-------- RECORDS SUPPLIED --------
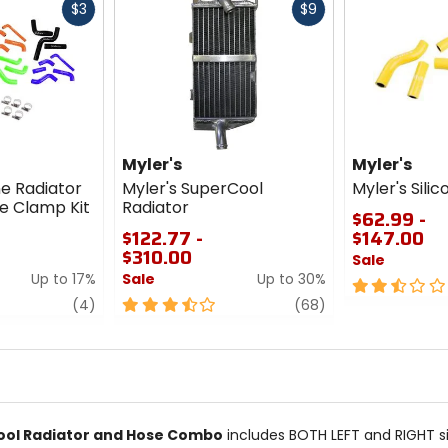
Fast
Fast
$3
$9
cash
cash
Myler's
Myler's
ne Radiator
Myler's SuperCool
Myler's Silic
e Clamp Kit
Radiator
$62.99 -
$122.77 -
$147.00
$310.00
Sale
Up to 17%
Sale
Up to 30%
2.5
review
3.5
review
out
(4)
(68)
out
of
of
5
5
stars
stars
ool Radiator and Hose Combo
includes BOTH LEFT and RIGHT si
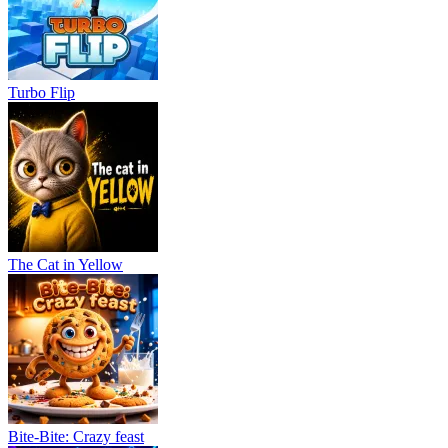
Turbo Flip
The Cat in Yellow
Bite-Bite: Crazy feast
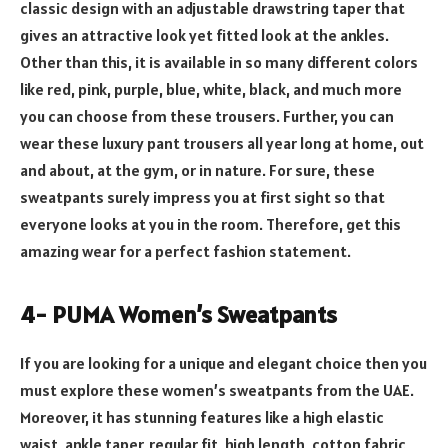
classic design with an adjustable drawstring taper that
gives an attractive look yet fitted look at the ankles.
Other than this, it is available in so many different colors
like red, pink, purple, blue, white, black, and much more
you can choose from these trousers. Further, you can
wear these luxury pant trousers all year long at home, out
and about, at the gym, or in nature. For sure, these
sweatpants surely impress you at first sight so that
everyone looks at you in the room. Therefore, get this
amazing wear for a perfect fashion statement.
4- PUMA Women’s Sweatpants
If you are looking for a unique and elegant choice then you
must explore these women’s sweatpants from the UAE.
Moreover, it has stunning features like a high elastic
waist, ankle taper, regular fit, high length, cotton fabric,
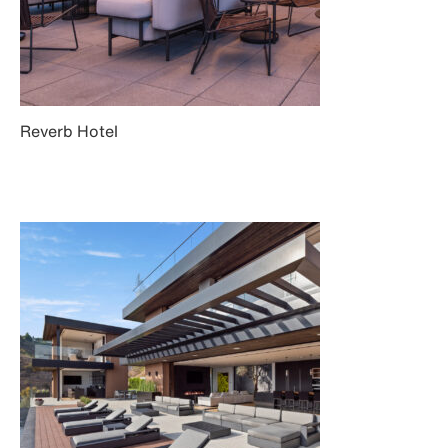
Reverb Hotel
--------
Extract every line of text that was read from the material above and reproduce each one unchanged, in its original order, leaving out the pictures.

Fast
Fast
$3
$9
cash
cash
Myler's
Myler's
ne Radiator
Myler's SuperCool
Myler's Silic
e Clamp Kit
Radiator
$62.99 -
$122.77 -
$147.00
$310.00
Sale
Up to 17%
Sale
Up to 30%
2.5
review
3.5
review
out
(4)
(68)
out
of
of
5
5
stars
stars
ool Radiator and Hose Combo
includes BOTH LEFT and RIGHT si
Turbo Flip
The Cat in Yellow
Bite-Bite: Crazy feast
classic design with an adjustable drawstring taper that
gives an attractive look yet fitted look at the ankles.
Other than this, it is available in so many different colors
like red, pink, purple, blue, white, black, and much more
you can choose from these trousers. Further, you can
wear these luxury pant trousers all year long at home, out
and about, at the gym, or in nature. For sure, these
sweatpants surely impress you at first sight so that
everyone looks at you in the room. Therefore, get this
amazing wear for a perfect fashion statement.
4- PUMA Women’s Sweatpants
If you are looking for a unique and elegant choice then you
must explore these women’s sweatpants from the UAE.
Moreover, it has stunning features like a high elastic
waist, ankle taper, regular fit, high length, cotton fabric,
Reverb Hotel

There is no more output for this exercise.